>> start Page text
If Trump is reelected, and he has at least the same 30% chance he had when elected in 2016 and when he lost in 2020, he will pull the US out of NATO and make it explicitly clear to Putin that he can do whatever he wants in Russia and Europe, especially in the parts of the EU and NATO that were part of the Soviet Union. If that happens then I expect the Baltic states and Poland will likely enter the war on the side of Ukraine. Finland would also be a possibility to do so. Whether that splits NATO minus the US or not, I don’t know, but I expect it would.
The Biden administration’s risk aversion is already biting them on the ass both domestically and internationally because of the Israel-Hamas war. I expect it will also do so in regard to Ukraine, though, in that case, Ukraine will be the loser.
gene108
I keep reading about Russian losses, but has any European nation ever won a war of attrition against Russia?
Political revolution caused Russia to accept Germany’s terms in WW1. Otherwise Russia has neatly inexhaustible natural resources and a large enough population to replace losses versus other European nations.
>> end Page text
>> start Data for the task
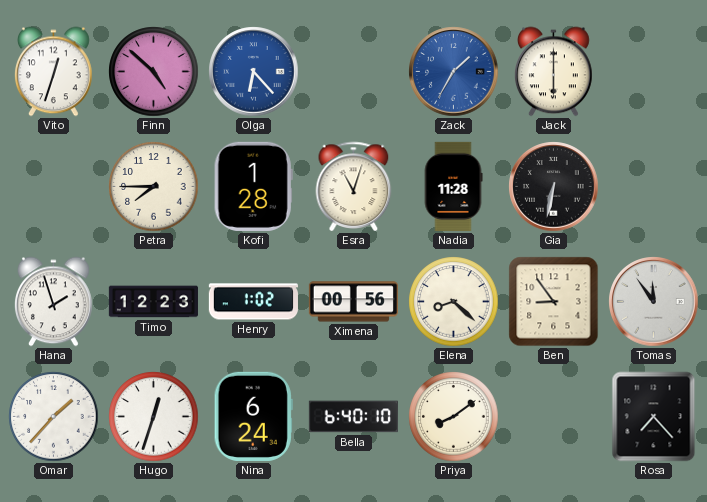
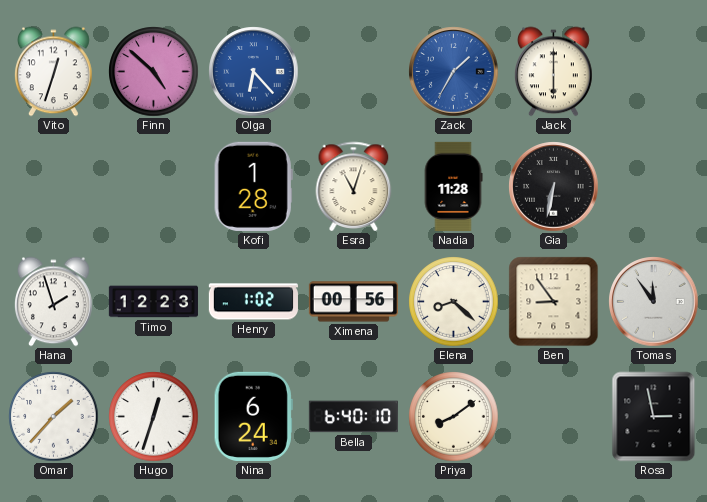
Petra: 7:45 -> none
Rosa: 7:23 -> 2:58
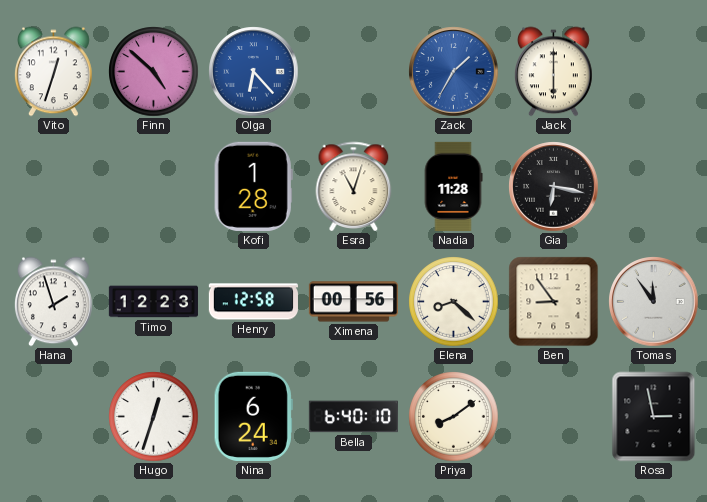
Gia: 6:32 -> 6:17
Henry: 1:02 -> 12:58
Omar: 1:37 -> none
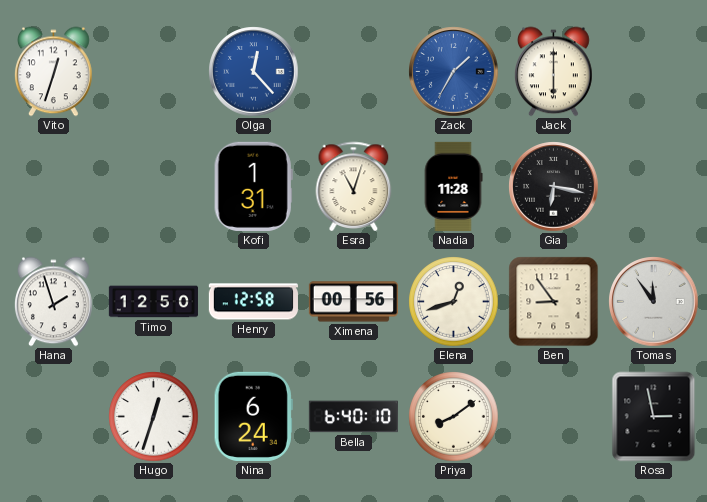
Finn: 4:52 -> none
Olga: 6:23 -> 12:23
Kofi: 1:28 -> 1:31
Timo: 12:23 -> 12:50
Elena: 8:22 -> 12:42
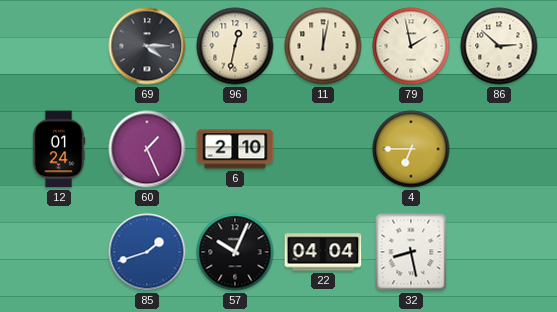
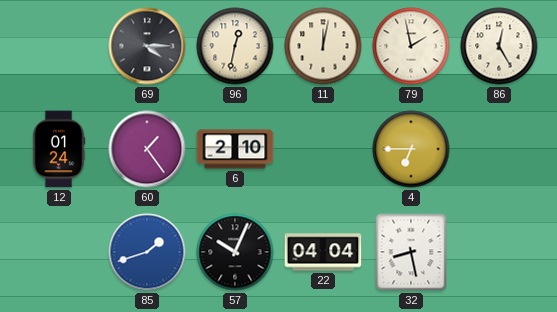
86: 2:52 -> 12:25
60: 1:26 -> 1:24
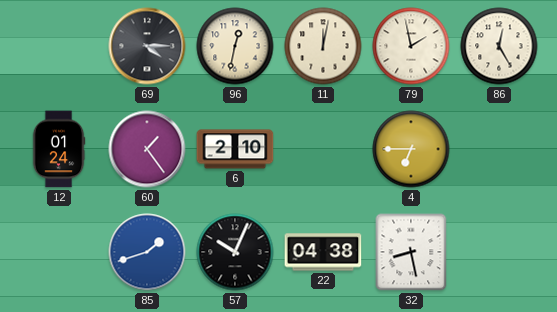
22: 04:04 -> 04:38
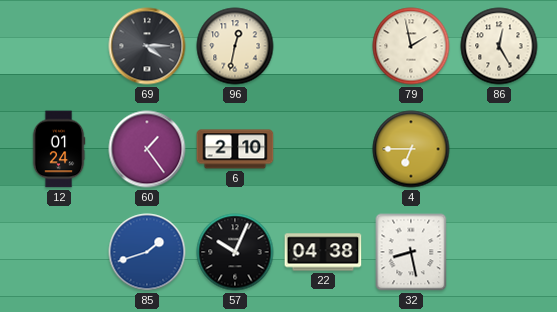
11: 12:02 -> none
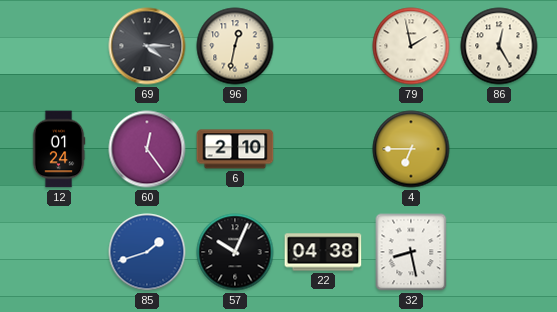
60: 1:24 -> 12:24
>> end Data for the task
[Problems to work on]
a - Repeat the stretch of the listing from the line that contains "Gia: 6:32 -> 6:17" through the end of the listing. Leave the picture lines out.
b - Continue the commentary on Russia and NATO with the next part after its last sentence.
The listing and the commentary on Russia and NATO are unrelated material.

[Results for the exercise]
a -
Gia: 6:32 -> 6:17
Henry: 1:02 -> 12:58
Omar: 1:37 -> none
Finn: 4:52 -> none
Olga: 6:23 -> 12:23
Kofi: 1:28 -> 1:31
Timo: 12:23 -> 12:50
Elena: 8:22 -> 12:42
86: 2:52 -> 12:25
60: 1:26 -> 1:24
22: 04:04 -> 04:38
11: 12:02 -> none
60: 1:24 -> 12:24

b -
If the war in Ukraine continues as a slow grind, can Ukraine outlast Russia?
Adam L Silverman
@satby: Not as far as I can tell from the reporting.
Andrya
@gene108: No, but in previous wars of attrition against russia (Napoleon, Hitler) it was not a war of choice for russia- Napoleonic France and Nazi Germany were the aggressors. I am hoping that in a war of choice, russian tolerance for extreme casualties will be less.
Adam L Silverman
@gene108: No one has that I know of.
Ukraine’s resources are much more limited than Russia’s. Which is part of Putin’s strategic calculus. That he can afford – as in he has the bodies he can throw into combat to get killed or wounded – to continue the war until US politics changes the political geography he is dealing with.
It is not that Ukraine has the resources to outlast Russia, they don’t. What they have is societal resilience that is near unheard of. Regardless of the resource constraints they will not give in, nor give up.
gene108
@Andrya:
@Adam L Silverman:
Thank you for the answers.
japa21
Pretty much the same reason Bibi refused to have Zelenskyy visit Israel.
I do have trouble with the term “stalemate”. Both sides are still attempting offensive tactics, with Ukraine’s being a little more effective than Russia’s. As has been pointed out many times, drones have changed everything in this war, far more than anticipated even 8-10 months ago.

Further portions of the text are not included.